Jak dodaje, policja działała w bardzo specyficznej sytuacji. – Na pl. Konstytucji były tysiące osób. Tylko część z nich brała udział w zajściach, musieliśmy dać postronnym osobom czas na opuszczenie placu – wyjaśnia i dodaje, że taka była taktyka służb porządkowych, żeby m.in.: nie dać powodów do oskarżenia ich o prowakacje.

- Kiedy już oddzieliliśmy chuliganów od tłumy determinacji nam nie brakowało – dodaje. Zastrzega też, że na podsumowanie działań policji przyjdzie jeszcze czas. – Poczekajmy na wyniki kontroli, którą zlecił komendant główny – dodaje.

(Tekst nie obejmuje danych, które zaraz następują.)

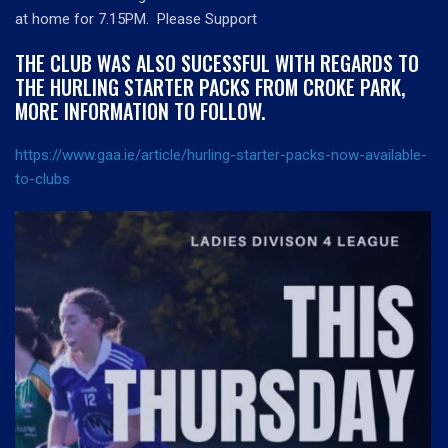
at home for 7.15PM. Please Support
THE CLUB WAS ALSO SUCESSFUL WITH REGARDS TO
THE HURLING STARTER PACKS FROM CROKE PARK,
MORE INFORMATION TO FOLLOW.
https://www.gaa.ie/article/hurling-starter-packs-now-available-
to-clubs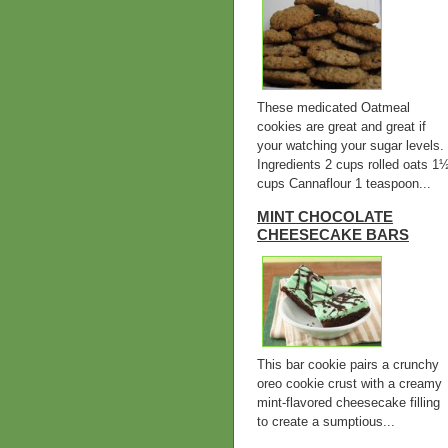
These medicated Oatmeal
cookies are great and great if
your watching your sugar levels.
Ingredients 2 cups rolled oats 1
cups Cannaflour 1 teaspoon...
MINT CHOCOLATE
CHEESECAKE BARS
This bar cookie pairs a crunchy
oreo cookie crust with a creamy
mint-flavored cheesecake filling
to create a sumptious...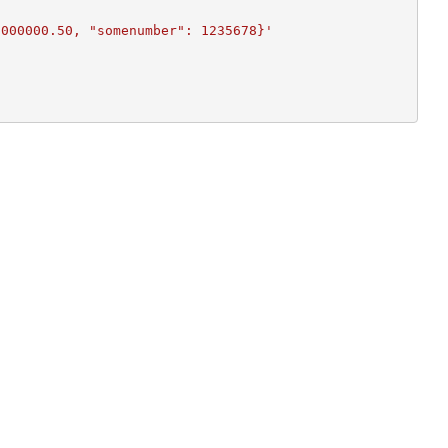
2000000.50, "somenumber": 1235678}'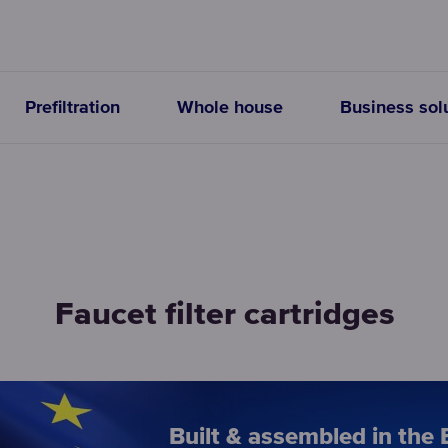
Prefiltration
Whole house
Business sol
Faucet filter cartridges
Built & assembled in the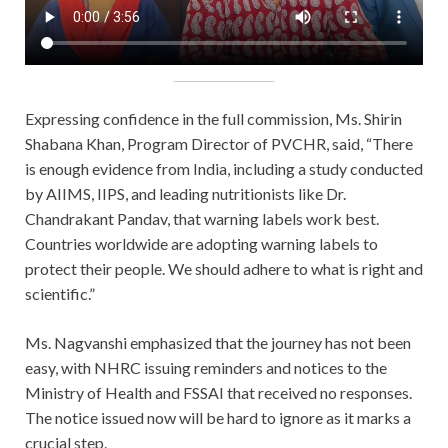
Expressing confidence in the full commission, Ms. Shirin
Shabana Khan, Program Director of PVCHR, said, “There
is enough evidence from India, including a study conducted
by AIIMS, IIPS, and leading nutritionists like Dr.
Chandrakant Pandav, that warning labels work best.
Countries worldwide are adopting warning labels to
protect their people. We should adhere to what is right and
scientific.”
Ms. Nagvanshi emphasized that the journey has not been
easy, with NHRC issuing reminders and notices to the
Ministry of Health and FSSAI that received no responses.
The notice issued now will be hard to ignore as it marks a
crucial step.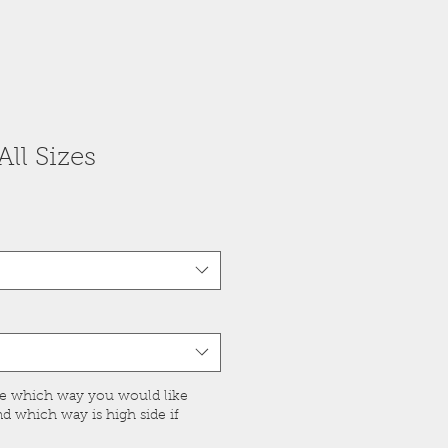
ll Sizes
ge which way you would like
 which way is high side if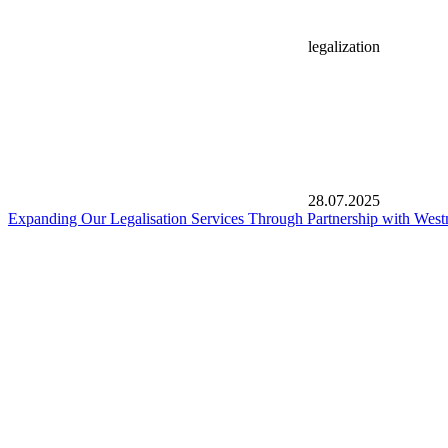
legalization
28.07.2025
Expanding Our Legalisation Services Through Partnership with West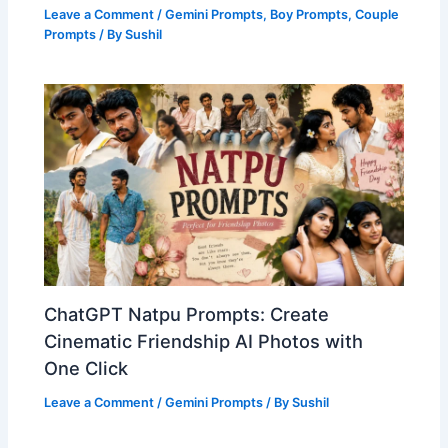
Leave a Comment
/
Gemini Prompts
,
Boy Prompts
,
Couple
Prompts
/ By
Sushil
ChatGPT Natpu Prompts: Create
Cinematic Friendship AI Photos with
One Click
Leave a Comment
/
Gemini Prompts
/ By
Sushil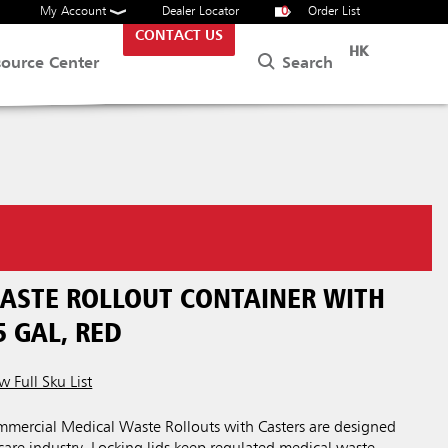
My Account
Dealer Locator
0
Order List
CONTACT US
HK
Search
source Center
ASTE ROLLOUT CONTAINER WITH
5 GAL, RED
w Full Sku List
ercial Medical Waste Rollouts with Casters are designed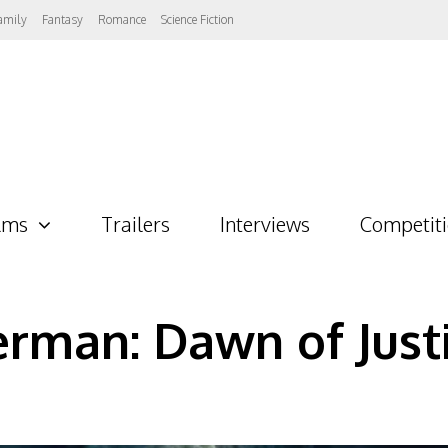
amily
Fantasy
Romance
Science Fiction
lms
Trailers
Interviews
Competit
rman: Dawn of Just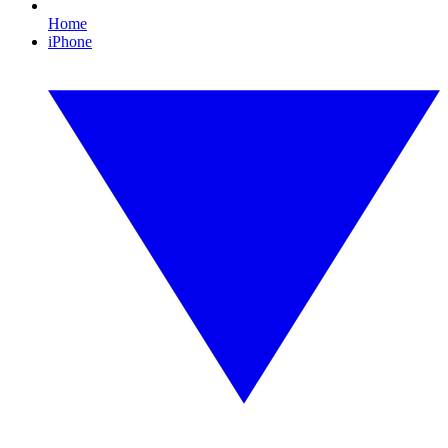
Home
iPhone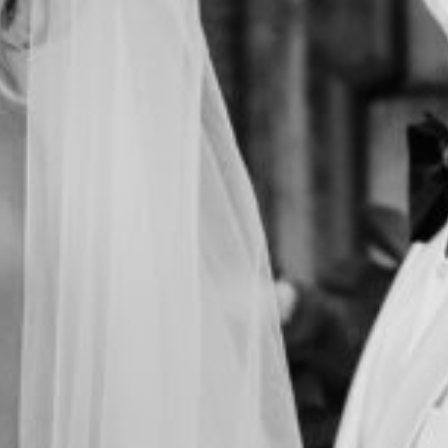
FILMS
DISCOVER
FAQ’S
CONTACT
SEARCH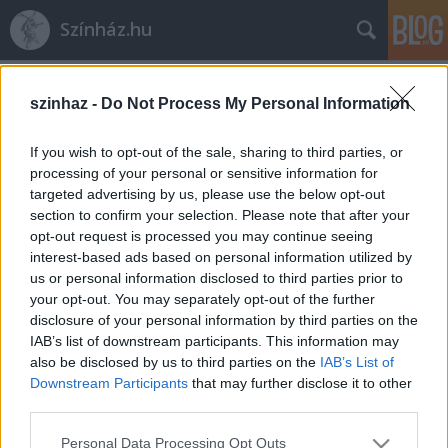
Színház.hu
Címkék
»
Bácskai_Juli
szinhaz -
Do Not Process My Personal Information
If you wish to opt-out of the sale, sharing to third parties, or
processing of your personal or sensitive information for
targeted advertising by us, please use the below opt-out
section to confirm your selection. Please note that after your
opt-out request is processed you may continue seeing
interest-based ads based on personal information utilized by
us or personal information disclosed to third parties prior to
your opt-out. You may separately opt-out of the further
disclosure of your personal information by third parties on the
IAB’s list of downstream participants. This information may
also be disclosed by us to third parties on the
IAB’s List of
Downstream Participants
that may further disclose it to other
third parties.
Bácskai Juli pszichoszínháza a
Please note that this website/app uses one or more Google
sértődésről Börcsök Enikővel
Personal Data Processing Opt Outs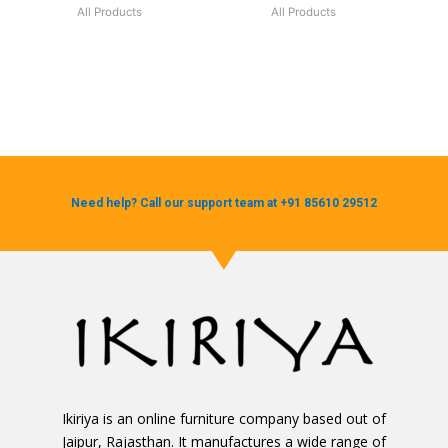
All Products
All Products
Need help? Call our support team at +91 85610 29512
Ikiriya is an online furniture company based out of
Jaipur, Rajasthan. It manufactures a wide range of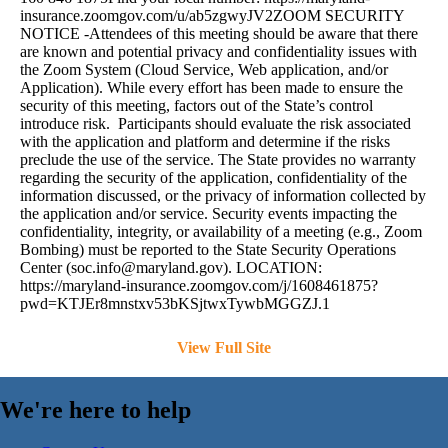
insurance.zoomgov.com/u/ab5zgwyJV2ZOOM SECURITY
NOTICE -Attendees of this meeting should be aware that there
are known and potential privacy and confidentiality issues with
the Zoom System (Cloud Service, Web application, and/or
Application). While every effort has been made to ensure the
security of this meeting, factors out of the State’s control
introduce risk. Participants should evaluate the risk associated
with the application and platform and determine if the risks
preclude the use of the service. The State provides no warranty
regarding the security of the application, confidentiality of the
information discussed, or the privacy of information collected by
the application and/or service. Security events impacting the
confidentiality, integrity, or availability of a meeting (e.g., Zoom
Bombing) must be reported to the State Security Operations
Center (
soc.info@maryland.gov
). LOCATION:
https://maryland-insurance.zoomgov.com/j/1608461875?
pwd=KTJEr8mnstxv53bKSjtwxTywbMGGZJ.1
View Full Site
We're here to help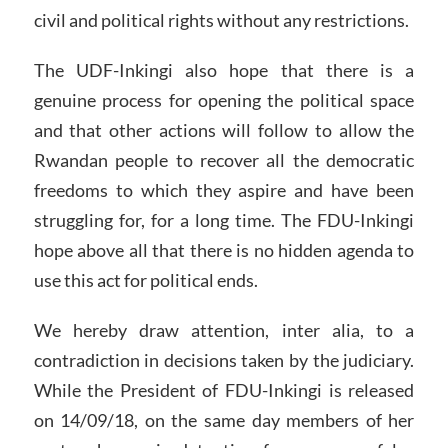
civil and political rights without any restrictions.
The UDF-Inkingi also hope that there is a
genuine process for opening the political space
and that other actions will follow to allow the
Rwandan people to recover all the democratic
freedoms to which they aspire and have been
struggling for, for a long time. The FDU-Inkingi
hope above all that there is no hidden agenda to
use this act for political ends.
We hereby draw attention, inter alia, to a
contradiction in decisions taken by the judiciary.
While the President of FDU-Inkingi is released
on 14/09/18, on the same day members of her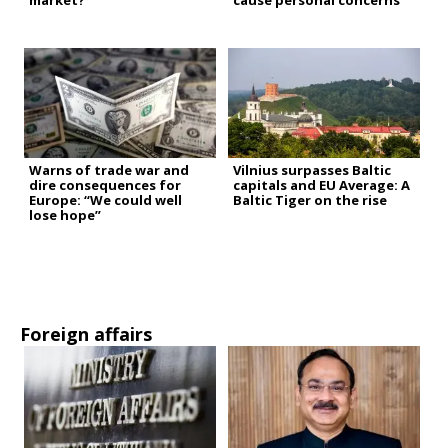
market?
cause personal concerns”
Warns of trade war and
Vilnius surpasses Baltic
dire consequences for
capitals and EU Average: A
Europe: “We could well
Baltic Tiger on the rise
lose hope”
Foreign affairs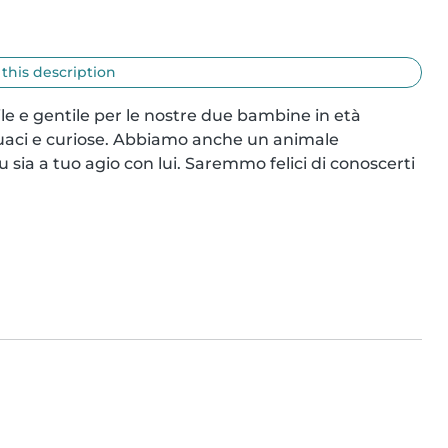
 this description
ile e gentile per le nostre due bambine in età 
quaci e curiose. Abbiamo anche un animale 
sia a tuo agio con lui. Saremmo felici di conoscerti 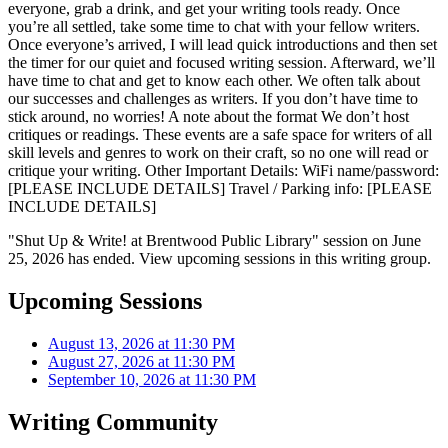
everyone, grab a drink, and get your writing tools ready. Once
you’re all settled, take some time to chat with your fellow writers.
Once everyone’s arrived, I will lead quick introductions and then set
the timer for our quiet and focused writing session. Afterward, we’ll
have time to chat and get to know each other. We often talk about
our successes and challenges as writers. If you don’t have time to
stick around, no worries! A note about the format We don’t host
critiques or readings. These events are a safe space for writers of all
skill levels and genres to work on their craft, so no one will read or
critique your writing. Other Important Details: WiFi name/password:
[PLEASE INCLUDE DETAILS] Travel / Parking info: [PLEASE
INCLUDE DETAILS]
"Shut Up & Write! at Brentwood Public Library" session on June
25, 2026 has ended. View upcoming sessions in this writing group.
Upcoming Sessions
August 13, 2026 at 11:30 PM
August 27, 2026 at 11:30 PM
September 10, 2026 at 11:30 PM
Writing Community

Policja sprawdza swoje działania

Kontrolerzy ze sztabu komendanta głównego policji analizują całość przedsięwzięcia i dokładny przebieg piątkowych wydarzeń. Jak wyjaśnił Sokołowski, jest to standardowa procedura w tego typu sytuacjach.

- Dzieje się tak w każdym przypadku, kiedy mamy do czynienia z działaniem pododdziałów zwartych policji, kiedy dochodzi do użycia środków przymusu bezpośredniego - armatek wodnych, gazu łzawiącego i siły fizycznej - powiedział rzecznik KGP.

Zamieszki podczas święta

Podczas obchodów Święta Niepodległości chuligani, niektórzy z zasłoniętymi twarzami, zdemolowali m.in. Plac Konstytucji. Obrzucali policjantów kostką brukową. Wyrywali betonowe płyty chodnikowe, uszkodzili kilkanaście pojazdów policyjnych, a także inne auta.

W wyniku starć z policją 40 funkcjonariuszy zostało lekko rannych. Do szpitali przewieziono 29 osób, które odniosły obrażenia. Zatrzymano 210 osób, w tym prawie połowa to obywatele Niemiec.